:: DIRECTIONS ::
From the entries below, extract every line from the first line through the line containing "rising Delta variant", including both, and reproduce them word for word.

:: SOURCE RECORDS ::
== Segment start ==

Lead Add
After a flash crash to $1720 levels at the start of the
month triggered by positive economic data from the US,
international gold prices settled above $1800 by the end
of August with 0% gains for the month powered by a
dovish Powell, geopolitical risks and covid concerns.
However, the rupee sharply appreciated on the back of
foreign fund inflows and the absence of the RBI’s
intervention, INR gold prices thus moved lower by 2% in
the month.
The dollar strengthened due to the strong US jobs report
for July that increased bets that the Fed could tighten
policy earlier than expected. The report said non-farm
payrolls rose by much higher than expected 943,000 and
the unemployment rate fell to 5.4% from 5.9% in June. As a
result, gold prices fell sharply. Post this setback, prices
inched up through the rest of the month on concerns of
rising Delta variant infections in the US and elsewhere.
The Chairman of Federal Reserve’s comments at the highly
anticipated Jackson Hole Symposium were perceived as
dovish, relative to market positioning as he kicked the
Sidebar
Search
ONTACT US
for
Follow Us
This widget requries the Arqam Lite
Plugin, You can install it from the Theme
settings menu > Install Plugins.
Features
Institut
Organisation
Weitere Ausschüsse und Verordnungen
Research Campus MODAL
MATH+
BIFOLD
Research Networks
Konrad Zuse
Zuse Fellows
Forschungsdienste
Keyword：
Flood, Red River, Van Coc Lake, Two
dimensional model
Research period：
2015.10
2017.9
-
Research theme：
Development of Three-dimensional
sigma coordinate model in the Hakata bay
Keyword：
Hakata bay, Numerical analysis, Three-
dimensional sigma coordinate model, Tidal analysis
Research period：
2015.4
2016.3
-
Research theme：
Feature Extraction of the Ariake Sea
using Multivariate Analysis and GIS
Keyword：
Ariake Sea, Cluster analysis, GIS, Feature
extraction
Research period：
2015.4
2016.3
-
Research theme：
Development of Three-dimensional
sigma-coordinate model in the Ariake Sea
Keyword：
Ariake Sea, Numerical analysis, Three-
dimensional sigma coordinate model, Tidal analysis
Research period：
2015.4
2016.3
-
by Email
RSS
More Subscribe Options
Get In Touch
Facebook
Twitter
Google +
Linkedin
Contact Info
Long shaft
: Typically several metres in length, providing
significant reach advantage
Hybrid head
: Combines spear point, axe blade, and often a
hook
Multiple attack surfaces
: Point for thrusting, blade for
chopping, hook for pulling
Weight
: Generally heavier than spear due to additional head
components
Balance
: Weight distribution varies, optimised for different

== Segment end ==

:: EXERCISE OUTPUT ::
Lead Add
After a flash crash to $1720 levels at the start of the
month triggered by positive economic data from the US,
international gold prices settled above $1800 by the end
of August with 0% gains for the month powered by a
dovish Powell, geopolitical risks and covid concerns.
However, the rupee sharply appreciated on the back of
foreign fund inflows and the absence of the RBI’s
intervention, INR gold prices thus moved lower by 2% in
the month.
The dollar strengthened due to the strong US jobs report
for July that increased bets that the Fed could tighten
policy earlier than expected. The report said non-farm
payrolls rose by much higher than expected 943,000 and
the unemployment rate fell to 5.4% from 5.9% in June. As a
result, gold prices fell sharply. Post this setback, prices
inched up through the rest of the month on concerns of
rising Delta variant infections in the US and elsewhere.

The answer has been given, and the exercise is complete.